**PROBLEM TO WORK ON**
Output exactly those lines of the data that lie between the line containing "506 328 114" and the final line, both ends counted.

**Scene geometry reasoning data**
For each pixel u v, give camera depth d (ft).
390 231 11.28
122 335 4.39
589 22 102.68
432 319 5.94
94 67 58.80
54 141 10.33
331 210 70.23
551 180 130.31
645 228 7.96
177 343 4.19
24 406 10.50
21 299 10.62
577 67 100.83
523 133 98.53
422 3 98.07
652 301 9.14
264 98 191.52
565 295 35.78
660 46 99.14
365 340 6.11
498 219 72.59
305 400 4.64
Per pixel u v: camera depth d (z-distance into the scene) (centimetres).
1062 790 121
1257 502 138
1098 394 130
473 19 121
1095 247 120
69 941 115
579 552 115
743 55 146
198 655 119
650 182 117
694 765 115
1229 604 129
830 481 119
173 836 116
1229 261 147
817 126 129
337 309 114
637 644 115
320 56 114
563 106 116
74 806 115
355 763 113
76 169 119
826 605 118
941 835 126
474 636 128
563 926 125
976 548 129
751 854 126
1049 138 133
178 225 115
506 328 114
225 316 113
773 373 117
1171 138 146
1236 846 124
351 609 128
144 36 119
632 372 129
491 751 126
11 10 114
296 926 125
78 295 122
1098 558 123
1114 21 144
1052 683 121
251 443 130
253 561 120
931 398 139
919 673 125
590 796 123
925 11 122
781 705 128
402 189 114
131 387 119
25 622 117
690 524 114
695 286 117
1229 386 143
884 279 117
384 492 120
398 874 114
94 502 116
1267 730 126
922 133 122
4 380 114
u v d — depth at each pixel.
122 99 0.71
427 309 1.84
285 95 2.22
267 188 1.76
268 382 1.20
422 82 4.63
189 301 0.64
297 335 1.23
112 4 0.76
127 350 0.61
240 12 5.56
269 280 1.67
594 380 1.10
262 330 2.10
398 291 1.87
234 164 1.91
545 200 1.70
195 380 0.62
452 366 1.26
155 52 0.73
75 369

**EXERCISE RESPONSE**
506 328 114
225 316 113
773 373 117
1171 138 146
1236 846 124
351 609 128
144 36 119
632 372 129
491 751 126
11 10 114
296 926 125
78 295 122
1098 558 123
1114 21 144
1052 683 121
251 443 130
253 561 120
931 398 139
919 673 125
590 796 123
925 11 122
781 705 128
402 189 114
131 387 119
25 622 117
690 524 114
695 286 117
1229 386 143
884 279 117
384 492 120
398 874 114
94 502 116
1267 730 126
922 133 122
4 380 114
u v d — depth at each pixel.
122 99 0.71
427 309 1.84
285 95 2.22
267 188 1.76
268 382 1.20
422 82 4.63
189 301 0.64
297 335 1.23
112 4 0.76
127 350 0.61
240 12 5.56
269 280 1.67
594 380 1.10
262 330 2.10
398 291 1.87
234 164 1.91
545 200 1.70
195 380 0.62
452 366 1.26
155 52 0.73
75 369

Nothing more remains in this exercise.